--- ACTIVITY ---
Which lines of the data below contain the word "shift"? Pick out each of those lines and copy it.

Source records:
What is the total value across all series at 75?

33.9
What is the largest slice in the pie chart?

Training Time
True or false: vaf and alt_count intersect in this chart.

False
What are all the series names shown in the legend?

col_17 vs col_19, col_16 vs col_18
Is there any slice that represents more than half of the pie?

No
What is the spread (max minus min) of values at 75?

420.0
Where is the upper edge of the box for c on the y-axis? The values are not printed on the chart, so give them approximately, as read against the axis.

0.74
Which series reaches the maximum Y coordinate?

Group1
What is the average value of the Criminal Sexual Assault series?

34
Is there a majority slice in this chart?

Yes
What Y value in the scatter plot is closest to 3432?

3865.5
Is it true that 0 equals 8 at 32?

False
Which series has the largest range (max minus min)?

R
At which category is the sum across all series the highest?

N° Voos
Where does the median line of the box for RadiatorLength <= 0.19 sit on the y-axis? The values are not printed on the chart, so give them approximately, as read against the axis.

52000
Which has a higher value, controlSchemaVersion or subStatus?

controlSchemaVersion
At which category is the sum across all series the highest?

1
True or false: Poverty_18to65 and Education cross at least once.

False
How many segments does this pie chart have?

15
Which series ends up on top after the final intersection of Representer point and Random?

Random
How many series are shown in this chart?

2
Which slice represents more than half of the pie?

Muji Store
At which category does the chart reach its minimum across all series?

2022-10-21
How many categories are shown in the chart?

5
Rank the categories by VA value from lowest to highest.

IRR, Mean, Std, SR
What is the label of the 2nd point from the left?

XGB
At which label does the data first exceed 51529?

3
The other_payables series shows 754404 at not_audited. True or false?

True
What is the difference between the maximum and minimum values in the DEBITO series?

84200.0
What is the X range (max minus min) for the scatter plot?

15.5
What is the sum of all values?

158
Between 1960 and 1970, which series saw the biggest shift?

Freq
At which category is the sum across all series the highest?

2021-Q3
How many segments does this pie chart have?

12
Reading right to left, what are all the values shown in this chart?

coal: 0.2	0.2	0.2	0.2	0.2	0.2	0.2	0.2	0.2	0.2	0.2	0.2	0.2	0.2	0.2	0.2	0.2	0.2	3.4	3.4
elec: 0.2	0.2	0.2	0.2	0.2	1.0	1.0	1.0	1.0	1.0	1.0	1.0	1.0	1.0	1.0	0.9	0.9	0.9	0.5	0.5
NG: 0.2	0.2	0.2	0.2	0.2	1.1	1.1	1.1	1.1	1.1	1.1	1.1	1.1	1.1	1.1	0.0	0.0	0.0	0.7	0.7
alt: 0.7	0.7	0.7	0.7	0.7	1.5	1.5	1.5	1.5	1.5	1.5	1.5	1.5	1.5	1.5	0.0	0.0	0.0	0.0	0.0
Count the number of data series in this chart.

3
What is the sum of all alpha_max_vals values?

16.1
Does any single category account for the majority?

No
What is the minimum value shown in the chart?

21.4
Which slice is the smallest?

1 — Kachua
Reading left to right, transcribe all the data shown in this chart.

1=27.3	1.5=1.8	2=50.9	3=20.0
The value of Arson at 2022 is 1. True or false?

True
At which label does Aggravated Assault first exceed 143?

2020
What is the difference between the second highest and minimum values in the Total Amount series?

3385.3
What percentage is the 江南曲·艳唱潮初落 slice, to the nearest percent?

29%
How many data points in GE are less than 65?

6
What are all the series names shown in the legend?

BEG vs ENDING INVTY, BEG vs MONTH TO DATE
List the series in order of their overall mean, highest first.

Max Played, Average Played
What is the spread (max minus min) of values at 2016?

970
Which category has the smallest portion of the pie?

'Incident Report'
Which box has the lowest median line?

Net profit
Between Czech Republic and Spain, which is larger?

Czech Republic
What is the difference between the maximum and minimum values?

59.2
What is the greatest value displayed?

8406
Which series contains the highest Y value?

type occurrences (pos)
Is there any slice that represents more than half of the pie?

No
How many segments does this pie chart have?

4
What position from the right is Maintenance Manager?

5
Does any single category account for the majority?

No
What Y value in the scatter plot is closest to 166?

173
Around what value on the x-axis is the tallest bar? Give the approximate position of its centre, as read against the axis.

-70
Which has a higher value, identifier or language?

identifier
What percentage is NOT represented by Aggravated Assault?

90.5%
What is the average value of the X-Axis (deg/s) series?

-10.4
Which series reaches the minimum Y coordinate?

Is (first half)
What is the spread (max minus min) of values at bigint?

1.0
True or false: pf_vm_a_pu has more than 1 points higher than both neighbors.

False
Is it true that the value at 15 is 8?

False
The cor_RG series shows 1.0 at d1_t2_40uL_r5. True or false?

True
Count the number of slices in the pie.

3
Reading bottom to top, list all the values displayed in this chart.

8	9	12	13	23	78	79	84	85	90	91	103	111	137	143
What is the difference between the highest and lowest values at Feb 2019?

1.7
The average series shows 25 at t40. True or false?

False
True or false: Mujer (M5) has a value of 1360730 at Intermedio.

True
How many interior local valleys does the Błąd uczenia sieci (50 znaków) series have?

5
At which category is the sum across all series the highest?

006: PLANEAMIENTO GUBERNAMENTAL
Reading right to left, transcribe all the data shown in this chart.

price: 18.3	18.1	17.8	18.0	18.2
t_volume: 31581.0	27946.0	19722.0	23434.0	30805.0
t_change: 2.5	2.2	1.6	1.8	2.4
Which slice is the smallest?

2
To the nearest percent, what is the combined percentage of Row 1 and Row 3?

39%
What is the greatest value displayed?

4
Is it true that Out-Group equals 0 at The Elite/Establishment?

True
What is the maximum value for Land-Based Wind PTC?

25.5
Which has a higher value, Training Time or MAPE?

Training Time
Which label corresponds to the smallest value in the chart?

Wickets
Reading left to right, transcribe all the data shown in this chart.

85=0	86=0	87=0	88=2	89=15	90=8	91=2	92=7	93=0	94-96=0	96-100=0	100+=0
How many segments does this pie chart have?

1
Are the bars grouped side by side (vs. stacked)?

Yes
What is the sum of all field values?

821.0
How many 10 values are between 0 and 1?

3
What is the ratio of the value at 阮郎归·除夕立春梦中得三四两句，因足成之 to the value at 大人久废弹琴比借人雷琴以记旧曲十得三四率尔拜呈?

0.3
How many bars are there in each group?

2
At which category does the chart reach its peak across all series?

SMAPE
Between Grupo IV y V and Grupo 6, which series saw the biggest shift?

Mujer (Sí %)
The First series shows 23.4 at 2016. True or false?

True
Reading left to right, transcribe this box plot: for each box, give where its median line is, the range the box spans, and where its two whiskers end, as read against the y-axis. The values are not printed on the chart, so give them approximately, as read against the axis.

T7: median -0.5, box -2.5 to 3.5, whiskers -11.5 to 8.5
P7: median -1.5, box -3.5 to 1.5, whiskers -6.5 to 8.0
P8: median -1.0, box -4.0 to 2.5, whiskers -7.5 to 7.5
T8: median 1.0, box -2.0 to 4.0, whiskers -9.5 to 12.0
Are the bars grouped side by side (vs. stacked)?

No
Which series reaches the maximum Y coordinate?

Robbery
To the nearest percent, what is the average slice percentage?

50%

--- SOLVED PROBLEM ---
Between 1960 and 1970, which series saw the biggest shift?
Between Grupo IV y V and Grupo 6, which series saw the biggest shift?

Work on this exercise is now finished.